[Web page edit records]
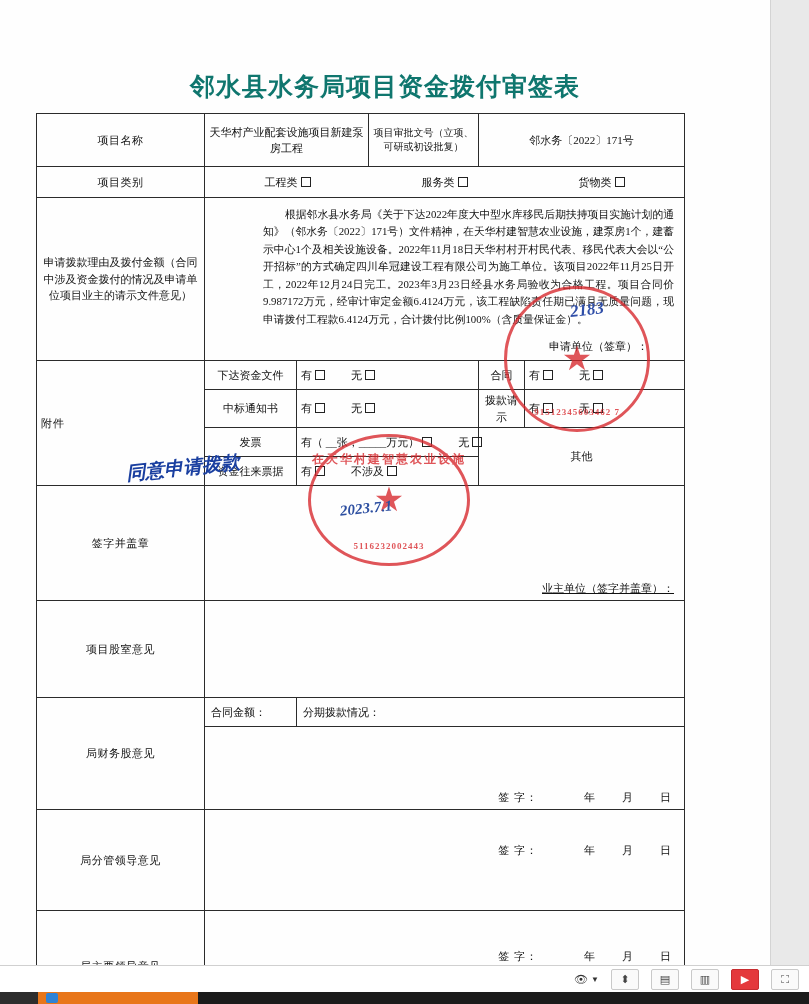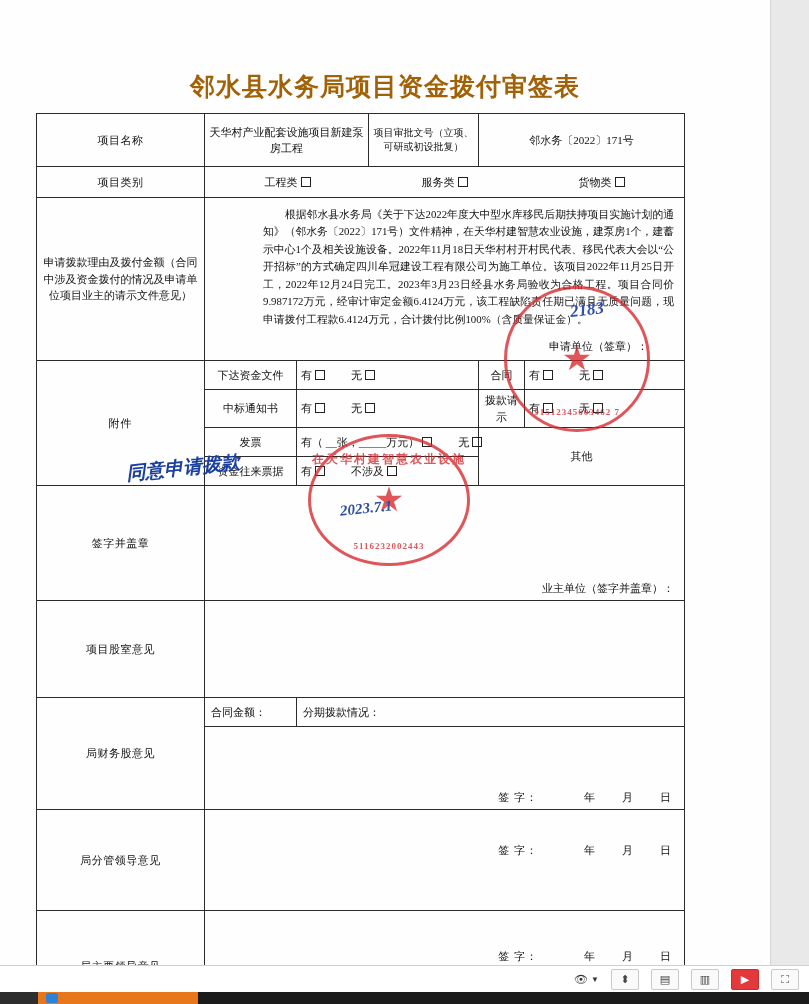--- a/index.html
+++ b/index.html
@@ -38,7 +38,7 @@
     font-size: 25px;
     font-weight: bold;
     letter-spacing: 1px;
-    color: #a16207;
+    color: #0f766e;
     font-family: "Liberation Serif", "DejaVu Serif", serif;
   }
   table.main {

---

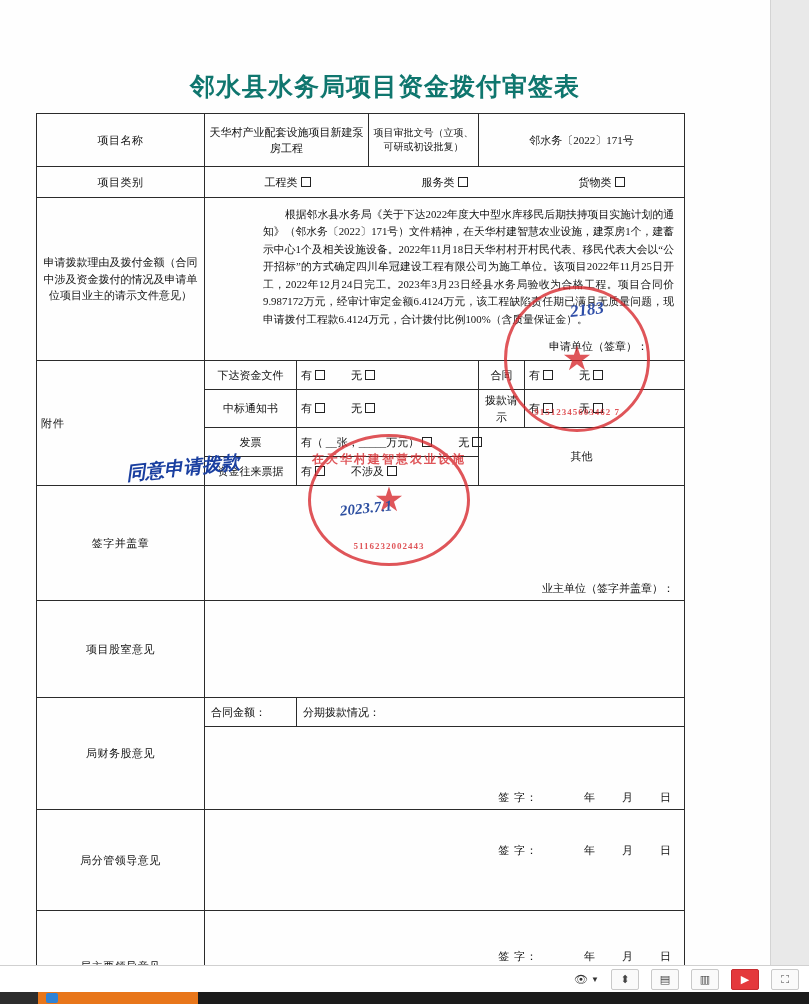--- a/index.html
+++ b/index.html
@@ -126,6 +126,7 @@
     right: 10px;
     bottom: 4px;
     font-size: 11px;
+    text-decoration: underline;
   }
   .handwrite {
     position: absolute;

**Your instructions:** From the entries, copy out each line containing the word "font".

**Response to this task:**
     font-size: 25px;
     font-weight: bold;
     font-family: "Liberation Serif", "DejaVu Serif", serif;
     font-size: 11px;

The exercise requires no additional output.